*** The records ***
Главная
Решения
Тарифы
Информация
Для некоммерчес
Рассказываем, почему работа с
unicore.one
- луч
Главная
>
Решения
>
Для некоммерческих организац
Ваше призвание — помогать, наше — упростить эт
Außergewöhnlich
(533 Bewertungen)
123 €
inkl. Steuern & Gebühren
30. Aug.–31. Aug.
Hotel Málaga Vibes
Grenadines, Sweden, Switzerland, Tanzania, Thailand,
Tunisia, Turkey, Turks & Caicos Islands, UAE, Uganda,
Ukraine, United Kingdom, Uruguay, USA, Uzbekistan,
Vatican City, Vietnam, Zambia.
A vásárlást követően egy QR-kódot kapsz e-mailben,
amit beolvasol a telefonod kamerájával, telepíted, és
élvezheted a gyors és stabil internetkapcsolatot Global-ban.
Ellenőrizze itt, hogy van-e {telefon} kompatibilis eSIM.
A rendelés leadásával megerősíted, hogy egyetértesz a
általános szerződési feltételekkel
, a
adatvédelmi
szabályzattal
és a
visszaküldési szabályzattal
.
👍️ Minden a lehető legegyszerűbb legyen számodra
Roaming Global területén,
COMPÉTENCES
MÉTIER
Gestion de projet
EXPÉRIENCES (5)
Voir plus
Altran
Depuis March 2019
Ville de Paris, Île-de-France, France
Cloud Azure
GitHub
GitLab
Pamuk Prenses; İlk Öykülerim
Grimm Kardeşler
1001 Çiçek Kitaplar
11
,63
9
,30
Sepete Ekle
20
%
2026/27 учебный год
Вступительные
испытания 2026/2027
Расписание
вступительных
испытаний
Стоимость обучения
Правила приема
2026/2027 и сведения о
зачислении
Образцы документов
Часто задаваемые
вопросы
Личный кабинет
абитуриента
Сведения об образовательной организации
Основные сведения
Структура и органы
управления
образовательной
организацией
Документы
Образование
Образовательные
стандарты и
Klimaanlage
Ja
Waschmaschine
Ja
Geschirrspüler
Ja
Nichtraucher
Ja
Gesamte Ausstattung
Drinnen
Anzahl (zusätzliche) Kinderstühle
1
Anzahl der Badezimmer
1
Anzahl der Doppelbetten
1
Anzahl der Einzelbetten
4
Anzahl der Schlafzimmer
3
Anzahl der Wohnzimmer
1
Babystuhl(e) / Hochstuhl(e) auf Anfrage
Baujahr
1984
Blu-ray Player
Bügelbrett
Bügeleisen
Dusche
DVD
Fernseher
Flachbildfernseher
***
Aim of the exercise>
All of the data above should be duplicated exactly.

Response for this exercise>
Главная
Решения
Тарифы
Информация
Для некоммерчес
Рассказываем, почему работа с
unicore.one
- луч
Главная
>
Решения
>
Для некоммерческих организац
Ваше призвание — помогать, наше — упростить эт
Außergewöhnlich
(533 Bewertungen)
123 €
inkl. Steuern & Gebühren
30. Aug.–31. Aug.
Hotel Málaga Vibes
Grenadines, Sweden, Switzerland, Tanzania, Thailand,
Tunisia, Turkey, Turks & Caicos Islands, UAE, Uganda,
Ukraine, United Kingdom, Uruguay, USA, Uzbekistan,
Vatican City, Vietnam, Zambia.
A vásárlást követően egy QR-kódot kapsz e-mailben,
amit beolvasol a telefonod kamerájával, telepíted, és
élvezheted a gyors és stabil internetkapcsolatot Global-ban.
Ellenőrizze itt, hogy van-e {telefon} kompatibilis eSIM.
A rendelés leadásával megerősíted, hogy egyetértesz a
általános szerződési feltételekkel
, a
adatvédelmi
szabályzattal
és a
visszaküldési szabályzattal
.
👍️ Minden a lehető legegyszerűbb legyen számodra
Roaming Global területén,
COMPÉTENCES
MÉTIER
Gestion de projet
EXPÉRIENCES (5)
Voir plus
Altran
Depuis March 2019
Ville de Paris, Île-de-France, France
Cloud Azure
GitHub
GitLab
Pamuk Prenses; İlk Öykülerim
Grimm Kardeşler
1001 Çiçek Kitaplar
11
,63
9
,30
Sepete Ekle
20
%
2026/27 учебный год
Вступительные
испытания 2026/2027
Расписание
вступительных
испытаний
Стоимость обучения
Правила приема
2026/2027 и сведения о
зачислении
Образцы документов
Часто задаваемые
вопросы
Личный кабинет
абитуриента
Сведения об образовательной организации
Основные сведения
Структура и органы
управления
образовательной
организацией
Документы
Образование
Образовательные
стандарты и
Klimaanlage
Ja
Waschmaschine
Ja
Geschirrspüler
Ja
Nichtraucher
Ja
Gesamte Ausstattung
Drinnen
Anzahl (zusätzliche) Kinderstühle
1
Anzahl der Badezimmer
1
Anzahl der Doppelbetten
1
Anzahl der Einzelbetten
4
Anzahl der Schlafzimmer
3
Anzahl der Wohnzimmer
1
Babystuhl(e) / Hochstuhl(e) auf Anfrage
Baujahr
1984
Blu-ray Player
Bügelbrett
Bügeleisen
Dusche
DVD
Fernseher
Flachbildfernseher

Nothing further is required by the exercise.